Collection entries:
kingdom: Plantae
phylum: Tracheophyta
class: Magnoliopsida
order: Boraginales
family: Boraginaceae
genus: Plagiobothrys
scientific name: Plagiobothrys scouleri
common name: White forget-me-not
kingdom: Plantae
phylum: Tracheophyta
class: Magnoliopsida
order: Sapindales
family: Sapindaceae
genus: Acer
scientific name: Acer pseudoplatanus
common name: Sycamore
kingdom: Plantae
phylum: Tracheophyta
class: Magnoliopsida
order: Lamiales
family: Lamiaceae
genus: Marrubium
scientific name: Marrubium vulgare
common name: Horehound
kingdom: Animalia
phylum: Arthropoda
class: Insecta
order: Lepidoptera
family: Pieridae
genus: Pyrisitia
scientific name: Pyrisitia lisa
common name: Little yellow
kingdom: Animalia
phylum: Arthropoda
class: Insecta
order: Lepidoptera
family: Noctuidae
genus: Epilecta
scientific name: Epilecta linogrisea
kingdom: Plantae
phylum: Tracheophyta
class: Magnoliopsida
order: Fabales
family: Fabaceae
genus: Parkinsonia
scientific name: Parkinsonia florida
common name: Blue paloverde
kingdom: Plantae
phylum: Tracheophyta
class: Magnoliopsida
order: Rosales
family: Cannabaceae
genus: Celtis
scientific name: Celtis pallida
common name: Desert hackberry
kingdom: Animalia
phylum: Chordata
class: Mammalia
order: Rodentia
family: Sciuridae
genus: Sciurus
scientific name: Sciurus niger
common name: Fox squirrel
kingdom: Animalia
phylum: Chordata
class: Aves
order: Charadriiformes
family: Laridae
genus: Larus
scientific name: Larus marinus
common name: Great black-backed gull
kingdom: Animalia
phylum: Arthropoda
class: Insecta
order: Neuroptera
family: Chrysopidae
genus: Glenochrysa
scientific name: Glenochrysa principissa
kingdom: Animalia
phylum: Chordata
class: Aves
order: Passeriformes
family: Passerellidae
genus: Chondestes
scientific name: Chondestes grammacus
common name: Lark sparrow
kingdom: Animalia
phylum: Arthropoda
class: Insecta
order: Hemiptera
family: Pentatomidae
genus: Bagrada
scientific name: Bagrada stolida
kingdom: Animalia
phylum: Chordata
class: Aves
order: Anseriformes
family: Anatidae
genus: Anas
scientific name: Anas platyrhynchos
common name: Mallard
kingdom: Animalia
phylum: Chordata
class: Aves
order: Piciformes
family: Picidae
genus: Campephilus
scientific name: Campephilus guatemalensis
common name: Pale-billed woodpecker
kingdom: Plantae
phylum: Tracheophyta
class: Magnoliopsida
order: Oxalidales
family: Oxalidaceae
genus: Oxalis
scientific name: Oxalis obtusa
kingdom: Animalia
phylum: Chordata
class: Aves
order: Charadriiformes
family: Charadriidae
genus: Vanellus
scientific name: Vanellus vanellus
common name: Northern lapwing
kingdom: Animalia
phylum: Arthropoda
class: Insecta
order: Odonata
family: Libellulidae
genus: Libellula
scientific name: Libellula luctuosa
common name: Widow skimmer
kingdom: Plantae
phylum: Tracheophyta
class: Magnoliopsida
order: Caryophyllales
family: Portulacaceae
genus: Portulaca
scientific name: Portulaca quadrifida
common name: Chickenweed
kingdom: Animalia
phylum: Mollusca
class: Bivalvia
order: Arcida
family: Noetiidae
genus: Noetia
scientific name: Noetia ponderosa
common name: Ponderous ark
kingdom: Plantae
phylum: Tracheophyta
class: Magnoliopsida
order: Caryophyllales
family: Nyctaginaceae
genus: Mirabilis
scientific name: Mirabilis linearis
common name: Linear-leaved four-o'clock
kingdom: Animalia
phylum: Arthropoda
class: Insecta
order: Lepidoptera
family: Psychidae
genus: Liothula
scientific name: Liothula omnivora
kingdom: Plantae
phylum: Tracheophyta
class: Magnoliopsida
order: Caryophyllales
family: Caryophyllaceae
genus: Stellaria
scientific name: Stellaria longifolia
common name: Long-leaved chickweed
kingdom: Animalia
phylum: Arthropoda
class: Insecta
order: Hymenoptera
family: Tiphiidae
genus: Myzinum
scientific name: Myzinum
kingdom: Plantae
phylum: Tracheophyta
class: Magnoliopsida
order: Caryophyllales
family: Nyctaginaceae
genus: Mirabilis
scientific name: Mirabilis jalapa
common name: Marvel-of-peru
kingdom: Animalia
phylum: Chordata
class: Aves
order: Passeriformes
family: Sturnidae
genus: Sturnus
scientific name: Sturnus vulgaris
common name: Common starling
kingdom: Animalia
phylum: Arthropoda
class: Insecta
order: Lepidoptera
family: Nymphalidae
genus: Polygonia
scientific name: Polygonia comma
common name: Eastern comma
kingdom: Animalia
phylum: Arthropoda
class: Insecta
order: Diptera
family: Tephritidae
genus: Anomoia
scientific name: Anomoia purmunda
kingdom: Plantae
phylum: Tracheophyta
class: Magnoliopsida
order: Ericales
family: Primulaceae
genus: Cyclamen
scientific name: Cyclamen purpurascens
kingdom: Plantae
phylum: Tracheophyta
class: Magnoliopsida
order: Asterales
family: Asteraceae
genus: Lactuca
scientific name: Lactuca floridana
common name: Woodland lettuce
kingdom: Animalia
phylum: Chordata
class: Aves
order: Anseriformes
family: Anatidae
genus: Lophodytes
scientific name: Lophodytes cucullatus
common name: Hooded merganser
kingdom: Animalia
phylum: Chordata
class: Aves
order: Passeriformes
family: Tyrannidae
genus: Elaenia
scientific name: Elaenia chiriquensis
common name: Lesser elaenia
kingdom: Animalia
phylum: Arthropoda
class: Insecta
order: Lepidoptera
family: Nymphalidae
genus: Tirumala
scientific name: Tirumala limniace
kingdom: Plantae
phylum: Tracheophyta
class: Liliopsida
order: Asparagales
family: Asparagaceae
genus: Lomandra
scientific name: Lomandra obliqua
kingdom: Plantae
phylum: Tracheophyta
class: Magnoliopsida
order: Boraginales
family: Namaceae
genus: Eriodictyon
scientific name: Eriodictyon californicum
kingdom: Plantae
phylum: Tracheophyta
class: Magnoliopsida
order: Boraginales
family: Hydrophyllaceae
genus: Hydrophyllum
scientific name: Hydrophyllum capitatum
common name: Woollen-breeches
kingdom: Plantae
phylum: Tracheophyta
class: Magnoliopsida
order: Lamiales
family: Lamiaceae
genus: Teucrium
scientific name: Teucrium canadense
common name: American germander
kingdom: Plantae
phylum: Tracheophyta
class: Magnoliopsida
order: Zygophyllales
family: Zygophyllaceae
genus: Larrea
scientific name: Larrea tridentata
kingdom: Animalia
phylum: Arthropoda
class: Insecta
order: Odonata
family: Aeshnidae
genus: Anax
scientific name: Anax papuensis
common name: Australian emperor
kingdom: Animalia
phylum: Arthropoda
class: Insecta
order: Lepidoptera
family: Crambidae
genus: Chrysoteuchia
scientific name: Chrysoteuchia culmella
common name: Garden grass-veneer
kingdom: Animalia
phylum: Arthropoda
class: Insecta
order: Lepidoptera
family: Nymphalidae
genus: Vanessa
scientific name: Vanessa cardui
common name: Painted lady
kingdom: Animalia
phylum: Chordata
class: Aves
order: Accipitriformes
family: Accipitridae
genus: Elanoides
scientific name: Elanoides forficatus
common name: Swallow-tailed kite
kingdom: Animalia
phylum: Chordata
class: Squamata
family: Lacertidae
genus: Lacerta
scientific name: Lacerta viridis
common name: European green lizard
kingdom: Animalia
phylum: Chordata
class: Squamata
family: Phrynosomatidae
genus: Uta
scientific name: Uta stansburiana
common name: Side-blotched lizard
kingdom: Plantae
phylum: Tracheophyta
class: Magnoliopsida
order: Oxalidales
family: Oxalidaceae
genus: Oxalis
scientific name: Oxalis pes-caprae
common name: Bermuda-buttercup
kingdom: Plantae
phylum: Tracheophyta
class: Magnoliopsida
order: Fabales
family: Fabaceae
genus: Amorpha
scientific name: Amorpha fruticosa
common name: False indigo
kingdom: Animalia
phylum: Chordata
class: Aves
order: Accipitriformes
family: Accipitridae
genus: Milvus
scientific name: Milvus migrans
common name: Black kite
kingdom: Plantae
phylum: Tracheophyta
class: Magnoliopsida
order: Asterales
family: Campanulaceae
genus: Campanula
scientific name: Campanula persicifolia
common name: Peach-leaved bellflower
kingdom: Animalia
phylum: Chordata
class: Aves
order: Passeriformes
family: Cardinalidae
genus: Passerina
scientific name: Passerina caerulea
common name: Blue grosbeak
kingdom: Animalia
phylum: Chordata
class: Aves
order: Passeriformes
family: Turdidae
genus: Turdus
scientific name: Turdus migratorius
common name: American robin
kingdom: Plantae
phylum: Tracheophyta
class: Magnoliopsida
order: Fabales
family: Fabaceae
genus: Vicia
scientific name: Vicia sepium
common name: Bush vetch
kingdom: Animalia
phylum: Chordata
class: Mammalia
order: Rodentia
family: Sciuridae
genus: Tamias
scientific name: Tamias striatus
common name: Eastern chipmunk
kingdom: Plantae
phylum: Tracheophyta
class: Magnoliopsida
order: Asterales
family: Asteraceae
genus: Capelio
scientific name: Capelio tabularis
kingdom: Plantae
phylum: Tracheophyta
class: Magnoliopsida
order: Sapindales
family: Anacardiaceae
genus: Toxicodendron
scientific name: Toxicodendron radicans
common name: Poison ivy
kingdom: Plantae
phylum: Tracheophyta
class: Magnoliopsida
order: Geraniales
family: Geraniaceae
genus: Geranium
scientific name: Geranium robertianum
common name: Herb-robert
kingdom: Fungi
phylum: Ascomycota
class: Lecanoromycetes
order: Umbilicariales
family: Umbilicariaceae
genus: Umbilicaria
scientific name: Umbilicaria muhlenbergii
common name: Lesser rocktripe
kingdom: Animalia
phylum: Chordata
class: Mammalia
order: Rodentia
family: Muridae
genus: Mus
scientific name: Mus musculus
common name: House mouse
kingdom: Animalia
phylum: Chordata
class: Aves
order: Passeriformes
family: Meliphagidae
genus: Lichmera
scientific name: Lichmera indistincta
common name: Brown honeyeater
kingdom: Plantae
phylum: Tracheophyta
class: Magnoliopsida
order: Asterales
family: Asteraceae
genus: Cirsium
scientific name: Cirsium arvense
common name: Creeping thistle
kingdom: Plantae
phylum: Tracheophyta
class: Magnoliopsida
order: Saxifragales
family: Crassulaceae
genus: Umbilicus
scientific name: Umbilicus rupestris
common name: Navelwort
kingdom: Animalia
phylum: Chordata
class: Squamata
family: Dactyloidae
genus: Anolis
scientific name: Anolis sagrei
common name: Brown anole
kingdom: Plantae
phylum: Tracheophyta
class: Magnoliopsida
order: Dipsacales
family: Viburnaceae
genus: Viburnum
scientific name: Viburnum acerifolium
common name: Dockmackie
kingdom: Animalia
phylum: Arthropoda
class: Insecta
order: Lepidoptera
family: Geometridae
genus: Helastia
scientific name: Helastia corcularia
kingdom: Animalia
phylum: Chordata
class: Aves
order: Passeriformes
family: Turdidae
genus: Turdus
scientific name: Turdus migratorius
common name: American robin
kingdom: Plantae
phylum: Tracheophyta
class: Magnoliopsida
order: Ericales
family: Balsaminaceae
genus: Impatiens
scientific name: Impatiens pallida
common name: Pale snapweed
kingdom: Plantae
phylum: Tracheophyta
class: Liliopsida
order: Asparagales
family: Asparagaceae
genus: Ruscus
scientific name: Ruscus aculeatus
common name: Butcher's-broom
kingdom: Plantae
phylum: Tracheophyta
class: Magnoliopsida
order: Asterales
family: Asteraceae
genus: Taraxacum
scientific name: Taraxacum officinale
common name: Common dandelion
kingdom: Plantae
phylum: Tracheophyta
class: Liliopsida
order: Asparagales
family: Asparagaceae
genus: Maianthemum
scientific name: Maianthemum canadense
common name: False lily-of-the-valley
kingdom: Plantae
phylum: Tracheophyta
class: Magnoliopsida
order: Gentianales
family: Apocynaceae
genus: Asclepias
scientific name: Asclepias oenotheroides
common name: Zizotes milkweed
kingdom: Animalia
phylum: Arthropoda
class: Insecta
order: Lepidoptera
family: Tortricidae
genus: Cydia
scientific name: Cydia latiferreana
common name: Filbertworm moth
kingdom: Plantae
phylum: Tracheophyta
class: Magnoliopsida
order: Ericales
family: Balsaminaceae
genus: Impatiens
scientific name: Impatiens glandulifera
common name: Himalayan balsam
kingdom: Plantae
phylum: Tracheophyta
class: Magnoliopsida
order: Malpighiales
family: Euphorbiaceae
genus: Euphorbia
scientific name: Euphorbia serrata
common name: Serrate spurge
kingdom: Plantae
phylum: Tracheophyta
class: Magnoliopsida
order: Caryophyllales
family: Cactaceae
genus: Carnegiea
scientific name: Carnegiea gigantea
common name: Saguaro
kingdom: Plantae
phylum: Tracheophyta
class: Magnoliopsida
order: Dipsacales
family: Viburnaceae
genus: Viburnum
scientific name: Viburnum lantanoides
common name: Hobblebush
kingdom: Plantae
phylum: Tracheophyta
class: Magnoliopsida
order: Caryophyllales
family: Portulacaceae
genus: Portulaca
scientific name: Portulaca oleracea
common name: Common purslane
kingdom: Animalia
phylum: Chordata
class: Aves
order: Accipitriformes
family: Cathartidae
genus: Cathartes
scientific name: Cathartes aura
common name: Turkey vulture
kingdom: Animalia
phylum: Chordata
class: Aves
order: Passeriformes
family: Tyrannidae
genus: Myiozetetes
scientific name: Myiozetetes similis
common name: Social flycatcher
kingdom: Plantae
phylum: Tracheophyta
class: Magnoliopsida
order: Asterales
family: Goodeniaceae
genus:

[Instructions to follow]:
Render everything from the line containing "common name: Eastern chipmunk" down to the line containing "family: Anacardiaceae", both included, as a two-column CSV with the columns field and value. Use one row per line, put each entry in a single quoted field, and turn any line breaks into spaces.

[Solution]:
field,value
"common name:","Eastern chipmunk"
"kingdom:","Plantae"
"phylum:","Tracheophyta"
"class:","Magnoliopsida"
"order:","Asterales"
"family:","Asteraceae"
"genus:","Capelio"
"scientific name:","Capelio tabularis"
"kingdom:","Plantae"
"phylum:","Tracheophyta"
"class:","Magnoliopsida"
"order:","Sapindales"
"family:","Anacardiaceae"